Texting me texting you

Texting me texting you

How lucky we all are to live in the world we live in today, thanks to McDonald’s and the like since inception has slowly eradicated family life.

No longer do we have to sit around a table sharing a family meal and talking and sharing one another’s problems, no we don’t have to do that anymore. Now we can send a family member or friend start texting the person who’s actually sitting next to us, saving on our vocal chords!

Let’s reminisce about how life once was like for those who can remember sitting round the family table and Sunday lunchtime to roast beef and Yorkshire pudding, or roast lamb with mint sauce.

Or a nice roast leg of pork with apple sauce, followed by apple pie, or apple crumble, home-made spotted dick, treacle tart and custard, jam roly-poly.

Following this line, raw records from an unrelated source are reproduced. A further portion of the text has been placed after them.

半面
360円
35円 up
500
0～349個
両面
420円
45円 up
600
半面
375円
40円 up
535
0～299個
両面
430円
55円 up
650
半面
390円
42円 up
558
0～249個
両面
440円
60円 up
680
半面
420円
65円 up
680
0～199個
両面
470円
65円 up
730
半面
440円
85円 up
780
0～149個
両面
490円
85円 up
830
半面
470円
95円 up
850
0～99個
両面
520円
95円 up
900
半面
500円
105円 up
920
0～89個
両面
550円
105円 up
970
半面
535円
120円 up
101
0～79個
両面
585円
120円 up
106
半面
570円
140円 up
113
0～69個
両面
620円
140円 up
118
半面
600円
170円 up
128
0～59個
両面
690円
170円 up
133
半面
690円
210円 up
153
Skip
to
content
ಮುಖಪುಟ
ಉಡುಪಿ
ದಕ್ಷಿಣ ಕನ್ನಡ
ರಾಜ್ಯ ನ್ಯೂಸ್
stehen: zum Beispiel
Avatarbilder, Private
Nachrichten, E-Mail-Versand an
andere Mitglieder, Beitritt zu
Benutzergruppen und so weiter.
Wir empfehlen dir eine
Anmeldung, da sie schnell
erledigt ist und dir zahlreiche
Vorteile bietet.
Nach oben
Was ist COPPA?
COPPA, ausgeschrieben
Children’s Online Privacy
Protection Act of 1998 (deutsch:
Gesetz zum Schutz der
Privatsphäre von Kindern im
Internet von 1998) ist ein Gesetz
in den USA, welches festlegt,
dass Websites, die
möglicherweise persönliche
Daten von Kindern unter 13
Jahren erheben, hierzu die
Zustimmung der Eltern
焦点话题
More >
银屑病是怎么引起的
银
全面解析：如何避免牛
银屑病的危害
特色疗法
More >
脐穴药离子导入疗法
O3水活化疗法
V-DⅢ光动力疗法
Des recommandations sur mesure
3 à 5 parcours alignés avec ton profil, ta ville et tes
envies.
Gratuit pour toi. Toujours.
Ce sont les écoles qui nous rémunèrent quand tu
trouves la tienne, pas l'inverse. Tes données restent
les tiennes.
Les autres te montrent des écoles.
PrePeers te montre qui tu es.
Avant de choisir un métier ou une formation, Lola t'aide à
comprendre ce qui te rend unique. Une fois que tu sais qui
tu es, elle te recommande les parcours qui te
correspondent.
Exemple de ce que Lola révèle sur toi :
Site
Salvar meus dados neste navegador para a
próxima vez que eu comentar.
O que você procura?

Most families never sit at a table now, usually sitting on a settee watching television, whilst indulging themselves in hamburger and chips, or some other form of fast food, bearing in mind the television is the master commanding silence, eliminating speech, unless one wishes to get told off – yeah this a great life!

Think how wonderful today’s telephone has become, always thought a telephone was to speak to another person, but today’s phones take pictures, send e-mails, one can use the Internet, they are calculators and calendars, can tell you where you are using GPS, so why do we wonder about freedom of speech, as in this world we no longer speak to one another.